Unter dem Motto "Mut zur Familie" gelte es, so Wagner, möglichst viele Kräfte zu bündeln. Kräfte, die in der kleinen Gemeinde nördlich von Mühldorf schon seit Jahren gut zusammenwirken, wie der Pfarrsekretär bestätigt. Denn unter Federführung der Kindergartenleiterin Dagmar Thienel war es möglich, dass nicht nur im örtlichen Kindergarten St. Elisabeth mittlerweile unter Dreijährige zusammen mit Schulkindern optimal betreut würden. Die Profi-Runde (Profi steht für "Professionelle Runde, organisiert Familien-Interessen) war ursprünglich ebenfalls eine Idee von Thienel mit dem Ziel, die in der Gemeinde vorhandenen sozial engagierten Gruppierungen an einen Tisch zu bringen zur gezielten Förderung der Gemeinschaft im Ort. Seit 2003 setze man sich zweimal im Jahr zusammen, um ein Familienbildungsprogramm auf die Beine zu stellen. Ein Konzept, das aufging und schließlich 2006 auch vom Katholischen Kreisbildungswerk in Mühldorf übernommen wurde.
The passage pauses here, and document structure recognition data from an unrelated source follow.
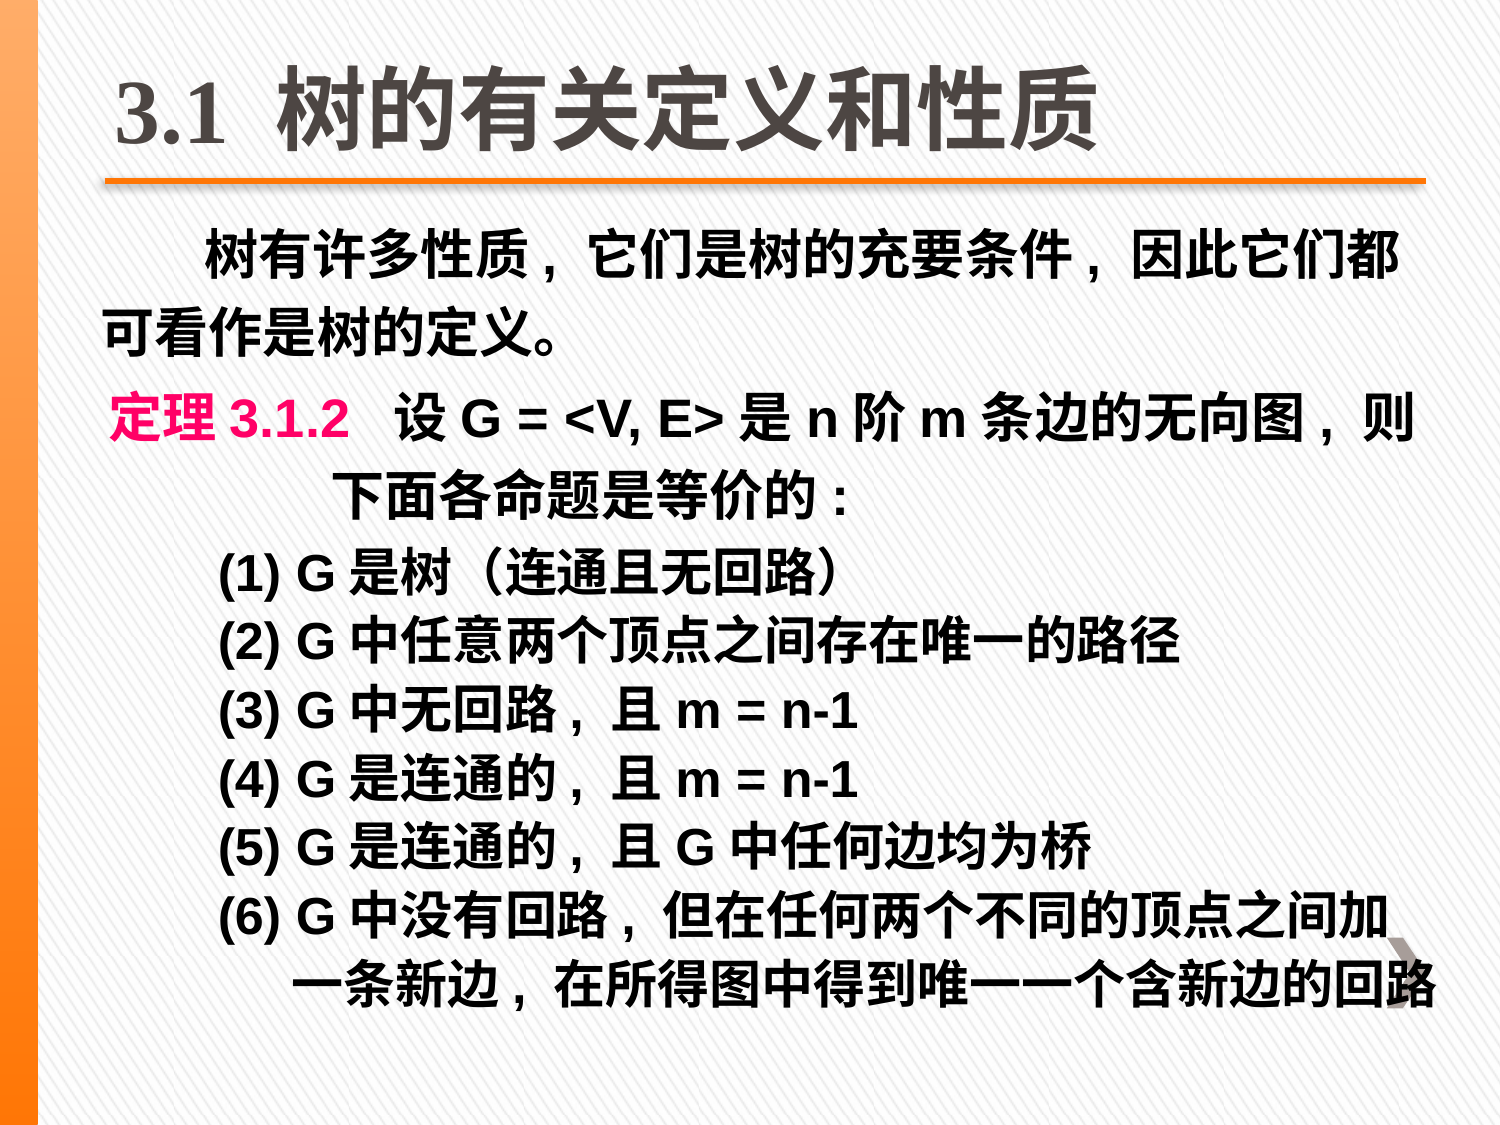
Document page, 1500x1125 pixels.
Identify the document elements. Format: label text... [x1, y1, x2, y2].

text_box (1) G是树（连通且无回路） (2) G中任意两个顶点之间存在唯一的路径 (3) G中无回路, 且m = n-1 (4) G是连通的, 且m = n-1 (5) G是连通的, 且G中任何边均为桥 (6) G中没有回路, 但在任何两个不同的顶点之间加一条新边, 在所得图中得到唯一一个含新边的回路 [0, 532, 1441, 1014]
text_box 定理3.1.2 设G = <V, E>是n阶m条边的无向图, 则下面各命题是等价的: [108, 370, 1448, 527]
title 3.1 树的有关定义和性质 [99, 0, 1422, 170]
text_box 树有许多性质, 它们是树的充要条件, 因此它们都可看作是树的定义。 [100, 207, 1440, 364]
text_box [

Das nun gestartete Pilotprojekt des Erzbischöflichen Ordinariats in München deckt sich also grundlegend mit der Vorstellung Thienels, die sich mit dem Katholischen Kindergarten für diese Erweiterung zum Familienzentrum beworben hatte. "Wir haben in Niederbergkirchen eine starke Basis, darauf kann man weiter aufbauen".

Dies soll nun unter einem gemeinsamen Dach passieren: Das Mesnerhaus - jahrelang ungenutztes Gebäude im gemütlichen Rund des Pfarrhausensembles in Niederbergkirchen - soll künftig das Familienzentrum sein, "das Haus der Familie", wie Wagner und Thienel betonen. Ein Hort, wo nicht nur die Pekip-Gruppe die gemütlichen Räume nutzt, wo sich Eltern über ihre Erziehungsvorstellungen austauschen, wo Frauen im Rahmen von Entspannungsabenden vom Alltag abschalten können. "Oder wo Senioren und Jugendliche sich zum Kartenspielen treffen können - im übertragenen Sinne also auch ein Mehrgenerationenhaus", so Thienel über die künftige Begegnungsstätte. Sie spinnt den Faden dann weiter, spricht von der Vernetzung der in Niederbergkirchen schon vorhandenen 47 Gruppierungen, von der Miteinbeziehung von Beratungsstellen und Pflegediensten vor Ort, schließlich sogar von der Weiterentwicklung der Dorfgemeinschaft und Integration von Neubürgern auf Basis dieses Familienprojektes. Für Thienel langfrisig auch eine Aufwertung des Ortes.

Mit ganz viel Mut und Herz werde sie dieses spannende Projekt angehen, freut sich Thienel nun auf zwei spannende Jahre. Sie habe schon viele Ideen im Kopf, "und die sollen wachsen mit den Leuten, die in das Haus der Familie gehen".